O jornal que por ali se publica, pelos vistos de 3 em 3 semanas, traz a actual Presidente em grande plano na 1ª Página e publica uma entrevista, efectuada pela jornalista Margarida Prata, cujo principal destaque vai para o tabu da Srª Doutora relativamente à sua eventual re-candidatura à Presidência da Câmara. Apesar de ocupar a 2ª, 3ª e metade da 4ª página, por incrível que possa parecer -sobretudo aos menos avisados- a verdade é que apesar da extensão da entrevista, sobre Canas, ou melhor, sobre obras em Canas - NADA. Rien de rien! Nem uma linha... É certo que no início se refere ao clima de apaziguamento, face à hostilidade do executivo anterior dito "socialista" chefiado pelo José Correia.

Sobre a eventualidade de haver uma forte corrente abstencionista em Canas de Senhorim, a Senhora diz que vai apelar à consciência cívica, blá, blá, blá... Depois fala das Caldas da Felgueira e da sua eventual riqueza geotérmica, da Sivenner, devido ao facto da criação de postos de trabalho ter defraudado as expectativas, do acordo com a Câmara de Mangualde para a eventual criação de uma plataforma logística com um cariz rodo-ferroviário entre os dois Munícipios...
É curioso que afinal não era só o ex-seminarista que se recusava "olhar para Canas"!...

Ao ler-se estas coisas fica-se sempre com aquela sensação de que há uma intenção declarada de "isolar Canas"!... E depois não nos venham falar em complexos de perseguição ou teorias da conspiração!?...Isto são factos.

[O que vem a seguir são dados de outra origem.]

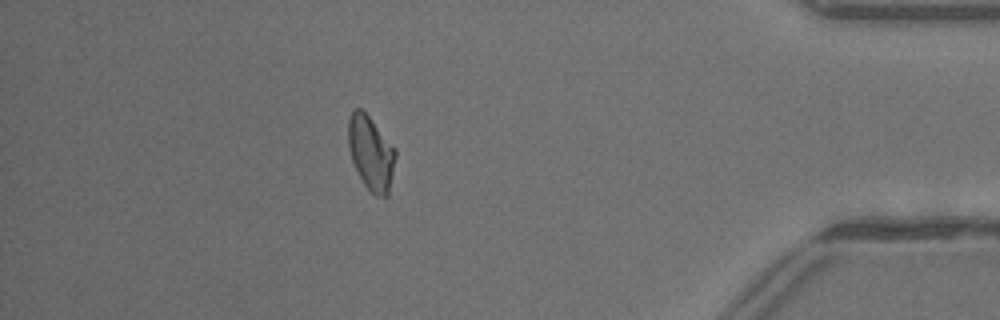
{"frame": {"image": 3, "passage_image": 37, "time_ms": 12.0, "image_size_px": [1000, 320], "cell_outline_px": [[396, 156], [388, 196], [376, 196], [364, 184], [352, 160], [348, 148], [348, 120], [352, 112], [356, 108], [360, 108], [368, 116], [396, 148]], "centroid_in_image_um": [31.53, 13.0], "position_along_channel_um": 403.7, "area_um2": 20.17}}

Confirma-se, por outro lado, que a "nelite aguda" não é só uma virose rosa. De facto, instalou-se em todo o espectro partidário nelense, e até na representante da classe médica. Fica-se também a saber que está prevista a criação de uma central de biomassa, mas sobre a sua localização a Senhora "fechou-se em copas", remetendo a localização da dita-cuja para o Governo. Sobre a enxurrada de treinadores numa só época e de brasileiros no futebol nelense, que já se estendeu aos juniores, nada!... Depois, claro que fala do novo quartel dos Bombeiros Voluntários de Asnelas! Mais a Qtªdo Cerco, Museu do Vinho em Santar, A Casa dos Senas em Senhorim,enfim o costume.
Sobre a eventual candidatura do Dr. Borges da Silva disse que não comentava "fait-divers"... E aproveitou para acusar o seu antecessor de ter fugido, uma vez que se recusou a ocupar o cargo de vereador, mas sobre um eventual regresso do seu conterrâneo disse que"era bemvindo" (sic). Em suma uma entrevista exactamente igual aquelas a que o "nosso velho conhecido" nos habituou durante o seu longo consulado de ódio e ostracismo a Canas de Senhorim!...

É caso para se dizer que afinal só mudou a cosmética, de facto o rosto da senhora é mais respeitável e sorridente, mas a real-politik de segregação e de aniquilamento da nossa terra, continua a estar sempre presente em todos os projectos camarários. E ainda há quem queira boicotar a LUTA de CANAS e tenha o descaramento de falar em "terceiras-vias"!